Long-term project with over 200 silhouettes in all

She photographed her silhouettes created from the earth over time, documenting their ephemerality and presence via absence. She made a wealth of short films following the same concepts, however also showing the ritual processes of working and becoming part of the earth.

“I have been carrying out a dialogue between the landscape and the female body (based on my own silhouette). I believe this has been a direct result of my having been torn from my homeland (Cuba) during my adolescence. I am overwhelmed by the feeling of having been cast from the womb (nature). My art is the way I re-establish the bonds that unite me to the universe. It is a return to the maternal source. Through my earth/body sculptures I become one with the earth … I become an extension of nature and nature becomes an extension of my body. This obsessive act of reasserting my ties with the earth is really the reactivation of primaeval beliefs … [in] an omnipresent female force, the after-image of being encompassed within the womb.”

Each Silueta involved the immersion of Mendieta’s body with nature, either literally, by lying naked within landscapes, or figuratively, by creating outlines of her body from an array of materials, such as mud, sand, rocks, leaves, grass, flowers, and branches. The works suggest that while bodies demarcate spaces, spaces also define experiences in the world. In a sense, the Siluetas recall Mendieta’s formative years—her removal and relocation to various spaces and her subsequent struggles to fit in or adjust to each of them.

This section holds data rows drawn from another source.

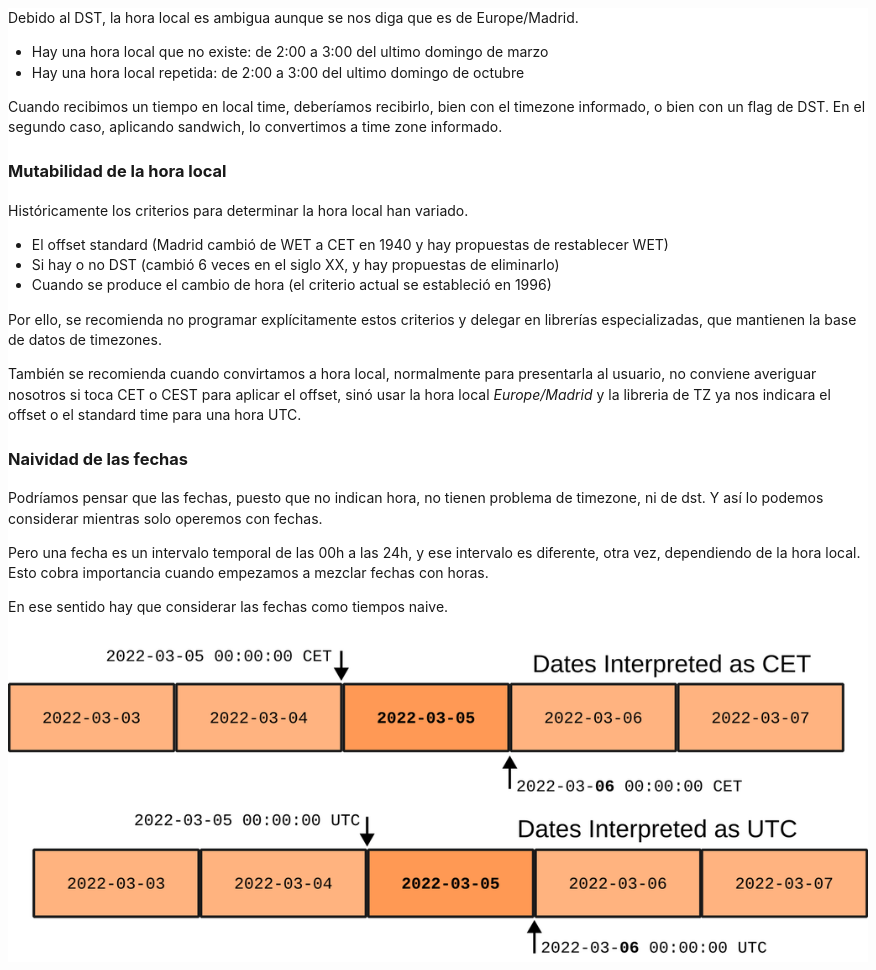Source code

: Debido al DST, la hora local es ambigua aunque se nos diga que es de Europe/Madrid.

- Hay una hora local que no existe: de 2:00 a 3:00 del ultimo domingo de marzo
- Hay una hora local repetida: de 2:00 a 3:00 del ultimo domingo de octubre

Cuando recibimos un tiempo en local time,
deberíamos recibirlo, bien con el timezone informado,
o bien con un flag de DST.
En el segundo caso, aplicando sandwich, lo convertimos a time zone informado.

### Mutabilidad de la hora local

Históricamente los criterios para determinar la hora local han variado.

- El offset standard (Madrid cambió de WET a CET en 1940 y hay propuestas de restablecer WET)
- Si hay o no DST (cambió 6 veces en el siglo XX, y hay propuestas de eliminarlo)
- Cuando se produce el cambio de hora (el criterio actual se estableció en 1996)

Por ello, se recomienda no programar explícitamente estos criterios
y delegar en librerías especializadas, que mantienen la base de datos
de timezones.

También se recomienda cuando convirtamos a hora local,
normalmente para presentarla al usuario,
no conviene averiguar nosotros si toca CET o CEST para aplicar el offset,
sinó usar la hora local _Europe/Madrid_
y la libreria de TZ ya nos indicara el offset o el standard time para una hora UTC.

### Naividad de las fechas

Podríamos pensar que las fechas, puesto que no indican hora,
no tienen problema de timezone, ni de dst.
Y así lo podemos considerar mientras solo operemos con fechas.

Pero una fecha es un intervalo temporal de las 00h a las 24h,
y ese intervalo es diferente, otra vez, dependiendo de la hora local.
Esto cobra importancia cuando empezamos a mezclar fechas con horas.

En ese sentido hay que considerar las fechas como tiempos naive.

![](naivedates.png)
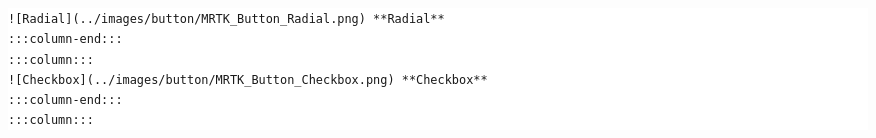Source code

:     ![Radial](../images/button/MRTK_Button_Radial.png) **Radial**
    :::column-end:::
    :::column:::
    ![Checkbox](../images/button/MRTK_Button_Checkbox.png) **Checkbox**
    :::column-end:::
    :::column:::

Nonetheless, one should not regard the Siluetas as a meditation on loss or longing entirely. While empathic, that interpretation delimits Mendieta’s identity and the possibilities of how she and others respond to exile, emigration, and other similar circumstances. The Siluetas are spaces from which Mendieta willfully departed. She physically defined her body then stepped away, in a sense liberating herself literally and also figuratively from defined parameters and fixed categories. The works suggest both her absence and presence and imply a desire for and doubt of classifications like gender, ethnicity, sexuality, and nationality, which also change through spaces and societies. Thus, the Siluetas are uncanny spaces that facilitate the confusion, interrogation, and eventual negotiation of meanings.